**Exercise details**: Set down exactly the lines in the records below that run from the line with "Befundauskünfte/" to the line with "Um Ihnen ein", inclusive, and nothing more.

**Input records**:
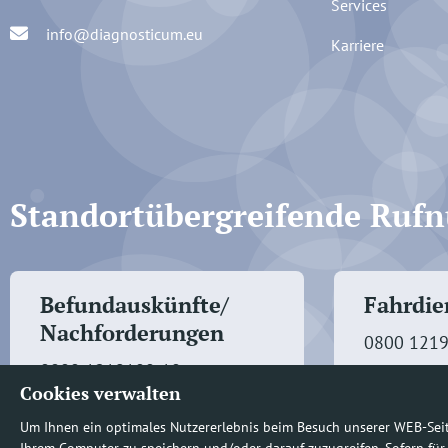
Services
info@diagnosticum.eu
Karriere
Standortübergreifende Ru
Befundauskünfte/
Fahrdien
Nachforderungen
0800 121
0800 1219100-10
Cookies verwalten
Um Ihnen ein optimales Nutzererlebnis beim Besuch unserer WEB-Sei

...

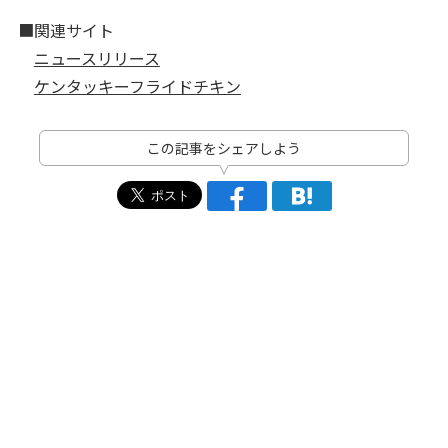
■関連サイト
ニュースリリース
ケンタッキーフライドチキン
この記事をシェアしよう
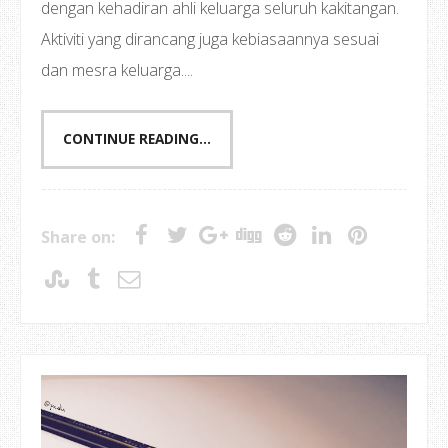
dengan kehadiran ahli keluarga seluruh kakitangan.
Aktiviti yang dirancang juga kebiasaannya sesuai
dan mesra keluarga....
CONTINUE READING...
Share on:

**Answer for this exercise**:
Befundauskünfte/
Fahrdien
Nachforderungen
0800 121
0800 1219100-10
Cookies verwalten
Um Ihnen ein optimales Nutzererlebnis beim Besuch unserer WEB-Sei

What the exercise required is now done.